YOUR OBJECTIVE -> Would you please output, word for word, the span of the listing below that opens on the line containing "- [Project-A (Data" and closes on the line containing "4) 011F_Jokes1 and"? Include both ends and nothing more.

□ □ □ □

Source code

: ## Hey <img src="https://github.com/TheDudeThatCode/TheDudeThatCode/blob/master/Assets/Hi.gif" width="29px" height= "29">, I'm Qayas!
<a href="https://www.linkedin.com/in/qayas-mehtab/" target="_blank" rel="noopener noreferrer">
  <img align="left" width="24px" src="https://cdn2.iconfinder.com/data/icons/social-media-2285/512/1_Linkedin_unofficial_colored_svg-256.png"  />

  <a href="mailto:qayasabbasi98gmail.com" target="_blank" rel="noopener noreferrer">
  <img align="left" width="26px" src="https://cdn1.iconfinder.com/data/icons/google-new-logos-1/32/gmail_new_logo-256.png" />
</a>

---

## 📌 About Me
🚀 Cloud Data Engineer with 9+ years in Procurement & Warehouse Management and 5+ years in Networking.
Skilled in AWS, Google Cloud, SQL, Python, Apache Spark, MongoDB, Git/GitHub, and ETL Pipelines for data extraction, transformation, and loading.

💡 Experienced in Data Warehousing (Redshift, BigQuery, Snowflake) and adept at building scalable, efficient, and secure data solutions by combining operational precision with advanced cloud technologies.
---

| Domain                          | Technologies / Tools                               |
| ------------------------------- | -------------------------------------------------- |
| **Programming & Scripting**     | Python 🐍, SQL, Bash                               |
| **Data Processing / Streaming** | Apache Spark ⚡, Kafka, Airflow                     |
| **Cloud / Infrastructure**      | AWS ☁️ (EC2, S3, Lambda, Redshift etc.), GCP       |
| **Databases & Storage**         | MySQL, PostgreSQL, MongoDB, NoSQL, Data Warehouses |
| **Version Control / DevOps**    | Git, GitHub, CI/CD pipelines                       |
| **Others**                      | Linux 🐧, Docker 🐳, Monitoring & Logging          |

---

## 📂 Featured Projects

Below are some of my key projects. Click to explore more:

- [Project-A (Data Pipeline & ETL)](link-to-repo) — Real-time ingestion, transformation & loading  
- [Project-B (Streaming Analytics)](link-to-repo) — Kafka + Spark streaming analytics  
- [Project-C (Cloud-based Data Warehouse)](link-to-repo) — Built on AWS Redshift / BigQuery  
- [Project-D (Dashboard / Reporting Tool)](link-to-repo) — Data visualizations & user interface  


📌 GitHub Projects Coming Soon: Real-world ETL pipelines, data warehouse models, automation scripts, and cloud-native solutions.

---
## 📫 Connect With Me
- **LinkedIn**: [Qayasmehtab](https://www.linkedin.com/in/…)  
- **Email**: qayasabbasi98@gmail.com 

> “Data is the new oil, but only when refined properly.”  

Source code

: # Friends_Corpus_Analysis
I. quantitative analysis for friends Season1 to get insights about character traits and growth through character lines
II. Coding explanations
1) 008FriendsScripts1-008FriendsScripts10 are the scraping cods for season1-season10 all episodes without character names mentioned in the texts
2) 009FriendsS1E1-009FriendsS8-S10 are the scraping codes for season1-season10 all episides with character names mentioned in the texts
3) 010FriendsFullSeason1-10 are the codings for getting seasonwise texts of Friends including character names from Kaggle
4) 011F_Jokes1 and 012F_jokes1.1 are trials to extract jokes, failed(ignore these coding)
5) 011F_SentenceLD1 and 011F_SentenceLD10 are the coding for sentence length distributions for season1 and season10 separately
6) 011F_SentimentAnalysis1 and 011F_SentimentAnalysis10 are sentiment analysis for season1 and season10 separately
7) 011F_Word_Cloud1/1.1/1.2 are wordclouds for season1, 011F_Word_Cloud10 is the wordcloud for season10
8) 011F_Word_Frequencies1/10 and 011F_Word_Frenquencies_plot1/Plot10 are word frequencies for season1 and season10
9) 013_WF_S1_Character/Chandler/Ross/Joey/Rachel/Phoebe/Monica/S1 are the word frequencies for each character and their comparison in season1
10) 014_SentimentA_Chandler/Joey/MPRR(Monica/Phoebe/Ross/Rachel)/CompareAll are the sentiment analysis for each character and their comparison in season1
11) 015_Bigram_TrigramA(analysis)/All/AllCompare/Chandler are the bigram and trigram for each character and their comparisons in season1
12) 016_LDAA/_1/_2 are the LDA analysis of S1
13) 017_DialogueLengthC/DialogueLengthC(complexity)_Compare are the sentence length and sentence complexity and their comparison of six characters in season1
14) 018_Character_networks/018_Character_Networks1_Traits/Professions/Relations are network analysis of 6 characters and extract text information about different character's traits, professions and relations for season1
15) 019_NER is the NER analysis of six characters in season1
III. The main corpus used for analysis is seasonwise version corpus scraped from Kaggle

□ □ □ □

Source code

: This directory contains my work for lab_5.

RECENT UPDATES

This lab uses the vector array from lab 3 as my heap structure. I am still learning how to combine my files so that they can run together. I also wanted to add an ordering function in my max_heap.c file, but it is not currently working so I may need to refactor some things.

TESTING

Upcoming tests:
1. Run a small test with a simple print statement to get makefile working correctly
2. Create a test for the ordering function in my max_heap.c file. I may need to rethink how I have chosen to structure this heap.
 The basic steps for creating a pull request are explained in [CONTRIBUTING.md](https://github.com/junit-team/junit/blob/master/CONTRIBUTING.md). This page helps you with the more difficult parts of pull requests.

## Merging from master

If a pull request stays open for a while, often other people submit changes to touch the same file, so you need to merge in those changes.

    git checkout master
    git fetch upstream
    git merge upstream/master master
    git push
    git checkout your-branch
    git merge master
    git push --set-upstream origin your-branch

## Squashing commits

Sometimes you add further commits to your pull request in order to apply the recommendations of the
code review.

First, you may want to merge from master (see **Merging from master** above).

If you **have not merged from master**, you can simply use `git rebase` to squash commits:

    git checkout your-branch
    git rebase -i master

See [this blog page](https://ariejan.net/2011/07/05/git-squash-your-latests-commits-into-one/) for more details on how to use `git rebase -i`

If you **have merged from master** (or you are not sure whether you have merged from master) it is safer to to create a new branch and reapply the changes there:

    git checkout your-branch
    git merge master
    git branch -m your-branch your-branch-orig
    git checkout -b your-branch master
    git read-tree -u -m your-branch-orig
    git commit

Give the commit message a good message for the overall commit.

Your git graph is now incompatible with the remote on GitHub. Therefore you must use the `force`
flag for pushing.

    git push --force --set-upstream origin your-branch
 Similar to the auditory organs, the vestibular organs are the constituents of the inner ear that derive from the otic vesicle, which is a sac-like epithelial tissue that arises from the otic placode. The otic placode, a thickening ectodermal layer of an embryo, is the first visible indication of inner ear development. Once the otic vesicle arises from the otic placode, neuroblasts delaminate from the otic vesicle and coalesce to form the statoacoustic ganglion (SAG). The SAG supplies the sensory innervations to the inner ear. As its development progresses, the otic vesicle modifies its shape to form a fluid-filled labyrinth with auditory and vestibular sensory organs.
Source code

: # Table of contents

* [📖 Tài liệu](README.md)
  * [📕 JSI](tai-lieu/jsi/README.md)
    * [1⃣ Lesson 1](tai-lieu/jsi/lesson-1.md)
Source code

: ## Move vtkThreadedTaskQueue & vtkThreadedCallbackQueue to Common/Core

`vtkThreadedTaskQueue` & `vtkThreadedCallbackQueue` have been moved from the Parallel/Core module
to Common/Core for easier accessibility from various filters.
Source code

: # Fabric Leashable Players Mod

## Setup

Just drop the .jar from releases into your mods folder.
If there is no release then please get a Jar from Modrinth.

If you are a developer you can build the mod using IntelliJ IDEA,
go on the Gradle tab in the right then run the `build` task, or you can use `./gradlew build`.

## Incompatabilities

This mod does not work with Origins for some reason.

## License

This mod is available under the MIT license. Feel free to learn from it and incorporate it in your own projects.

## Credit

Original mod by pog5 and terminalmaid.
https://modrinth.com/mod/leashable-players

□ □ □ □

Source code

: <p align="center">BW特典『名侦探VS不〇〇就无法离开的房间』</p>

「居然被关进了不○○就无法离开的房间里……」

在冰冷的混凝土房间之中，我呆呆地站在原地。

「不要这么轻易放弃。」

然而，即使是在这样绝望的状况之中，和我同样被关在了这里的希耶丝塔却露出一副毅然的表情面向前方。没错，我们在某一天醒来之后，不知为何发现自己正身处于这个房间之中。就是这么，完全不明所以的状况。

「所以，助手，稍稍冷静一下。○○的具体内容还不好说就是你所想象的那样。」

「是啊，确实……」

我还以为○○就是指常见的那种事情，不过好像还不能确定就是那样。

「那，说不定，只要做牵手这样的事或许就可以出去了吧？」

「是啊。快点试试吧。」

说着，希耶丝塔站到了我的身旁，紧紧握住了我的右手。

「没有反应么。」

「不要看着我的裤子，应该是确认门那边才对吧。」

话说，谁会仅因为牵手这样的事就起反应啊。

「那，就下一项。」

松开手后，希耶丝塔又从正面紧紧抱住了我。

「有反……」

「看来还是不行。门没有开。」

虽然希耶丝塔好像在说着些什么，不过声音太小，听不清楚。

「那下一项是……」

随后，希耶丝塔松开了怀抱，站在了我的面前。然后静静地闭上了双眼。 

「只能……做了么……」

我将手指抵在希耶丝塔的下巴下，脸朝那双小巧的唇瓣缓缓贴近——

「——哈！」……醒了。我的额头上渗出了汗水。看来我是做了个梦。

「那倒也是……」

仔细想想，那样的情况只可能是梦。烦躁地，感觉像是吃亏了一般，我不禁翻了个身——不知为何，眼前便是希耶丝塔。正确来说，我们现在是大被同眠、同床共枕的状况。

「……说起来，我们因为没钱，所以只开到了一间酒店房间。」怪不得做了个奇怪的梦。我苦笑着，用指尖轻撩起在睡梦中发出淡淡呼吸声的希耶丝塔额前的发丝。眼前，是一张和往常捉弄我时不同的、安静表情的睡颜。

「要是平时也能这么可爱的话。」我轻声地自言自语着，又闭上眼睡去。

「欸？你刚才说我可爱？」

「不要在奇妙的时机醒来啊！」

□ □ □ □

RESULT ->
- [Project-A (Data Pipeline & ETL)](link-to-repo) — Real-time ingestion, transformation & loading  
- [Project-B (Streaming Analytics)](link-to-repo) — Kafka + Spark streaming analytics  
- [Project-C (Cloud-based Data Warehouse)](link-to-repo) — Built on AWS Redshift / BigQuery  
- [Project-D (Dashboard / Reporting Tool)](link-to-repo) — Data visualizations & user interface  


📌 GitHub Projects Coming Soon: Real-world ETL pipelines, data warehouse models, automation scripts, and cloud-native solutions.

---
## 📫 Connect With Me
- **LinkedIn**: [Qayasmehtab](https://www.linkedin.com/in/…)  
- **Email**: qayasabbasi98@gmail.com 

> “Data is the new oil, but only when refined properly.”  

Source code

: # Friends_Corpus_Analysis
I. quantitative analysis for friends Season1 to get insights about character traits and growth through character lines
II. Coding explanations
1) 008FriendsScripts1-008FriendsScripts10 are the scraping cods for season1-season10 all episodes without character names mentioned in the texts
2) 009FriendsS1E1-009FriendsS8-S10 are the scraping codes for season1-season10 all episides with character names mentioned in the texts
3) 010FriendsFullSeason1-10 are the codings for getting seasonwise texts of Friends including character names from Kaggle
4) 011F_Jokes1 and 012F_jokes1.1 are trials to extract jokes, failed(ignore these coding)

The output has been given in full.